APP. I will, I will: adieu, adieu, adieu.
[Exit APPETITUS.
SCAENA TERTIA.
MENDACIO solus.
MEN. Why. this is better than I could have wish’d
it;
Fortune, I think, is fallen in love with me,
Answering so right my expectation.
By this time Appetite is at the table,
And with a lowly cringe presents the wine
To his old master Gustus; now he takes it,
And drinks, perchance, to Lingua; she craftily
Kisses the cup, but lets not down a drop,
And gives it to the rest: ’tis sweet, they’ll
swallow it:
But when ’tis once descended to the stomach,
And sends up noisome vapours to the brain,
’Twill make them swagger gallantly; they’ll
rage
Most strangely, or Acrasia’s art deceives her;
When if my lady stir her nimble tongue,
And closely sow contentious words amongst them,
O, what a stabbing there will be! what bleeding!
SCAENA QUARTA.
LINGUA, MENDACIO.
LIN. What, art thou there, Mendacio? pretty rascal!
Come let me kiss thee for thy good deserts.
MEN. Madam, does’t take? Have they all tasted it?
LIN. All, all, and all are well-nigh mad already.
O, how they stare and swear, and fume, and brawl!

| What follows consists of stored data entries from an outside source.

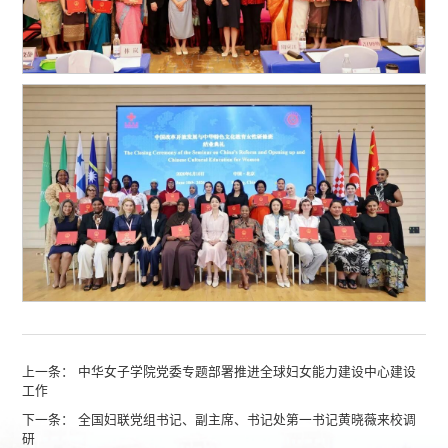
上一条：
中华女子学院党委专题部署推进全球妇女能力建设中心建设
工作
下一条：
全国妇联党组书记、副主席、书记处第一书记黄晓薇来校调
研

Wrath gives them weapons; pots and candlesticks,
Joint stools and trenchers, fly about the room,
Like to the bloody banquet of the centaurs.
But all the sport’s to see what several thoughts
The potion works in their imaginations.
For Visus thinks himself a ——, ha,
ha, ha, ha, ha!
SCAENA QUINTA.
APPETITUS, MENDACIO, LINGUA.
APP. So ho, Mendacio! so ho, so ho!
MEN. Madam, I doubt they come; yonder is Appetitus. You had best be gone, lest in their outrage they should injure you. [Exit LINGUA.] How now, Hunger? How dost thou, my fine maypole, ha?
APP. I may well be called a maypole, for the Senses do nothing but dance a morrice about me.
MEN. Why, what ails them? Are they not (as I promised thee) friends with thee?
APP. Friends with me! nay, rather frenzy. I never knew them in such a case in all my life.
MEN. Sure, they drank too much, and are mad for love of thee.
APP. They want Common Sense amongst them. There’s such a hurlyburly. Auditus is stark deaf, and wonders why men speak so softly that he cannot hear them. Visus hath drunk himself stark blind, and therefore imagineth himself to be Polyphemus. Tactus is raging mad, and cannot be otherwise persuaded but he is Hercules furens. There’s such conceits amongst them.
SCAENA SEXTA.
VISUS, APPETITUS, MENDACIO.
VIS. O, that I could but find the villain Outis[302], Outis the villain, that thus blinded me!